貴重な海辺の宿なのだが、町の中心からは離れているし、周囲にレストランや食堂もないので、あまり観光客が来てくれないらしい。
宿の下には階段があり、水際まで降りていくことができる。岩でつくった巨大ないけすには、大小さまざまな魚が泳いでいた。ときには、ぽーんととびあがる元気なものもいる。

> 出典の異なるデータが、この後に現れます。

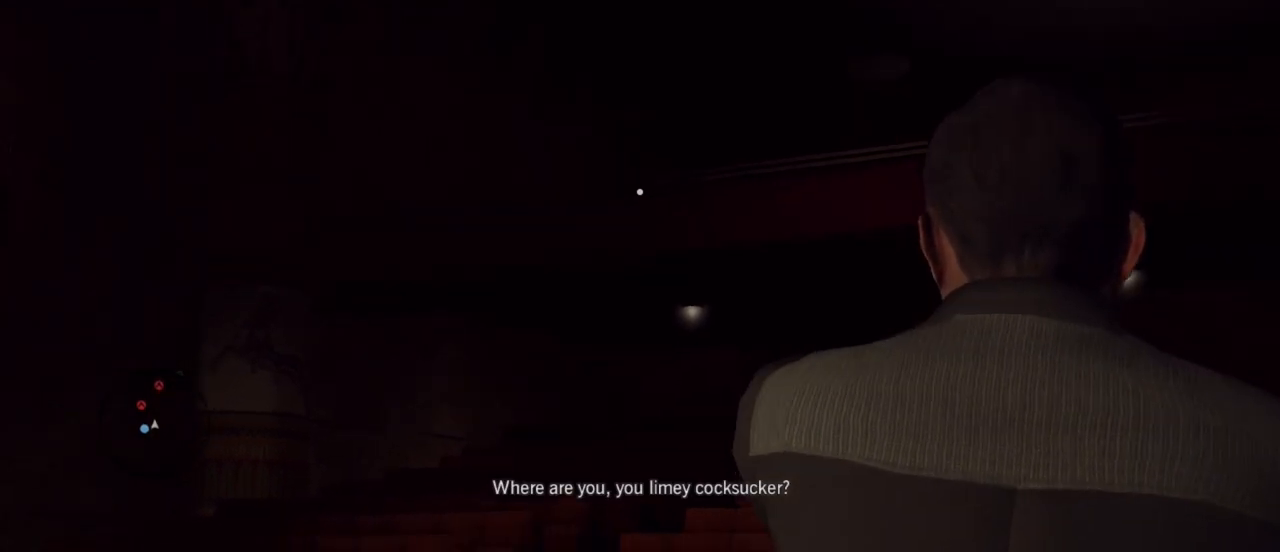
{"keys": ["a"], "mouse": ["right"], "events": [[417, "s", "up"]]}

生け簀には海の水が流れこむようになっているのだが、深いところで泳いでいた魚の中には、長いこと生きられないものもある、釣ってきたら、なるべく早くさしみにしてお客さんに出すようにしています、とおかみさんは言っていた。
湾内では海草も沢山とれるが、不思議なことに、夏になる前に必ず大しけがきて、全部ちぎれてなくなってしまう。だから、夏休みには湾がきれいで、泳ぐこともできるのだ、という話もきいた。
海に面した部屋はたった六部屋。お風呂は地下で、目の前が海。海水浴のシーズンには是非泊まりに来ますから、と約束して宿をあとにした。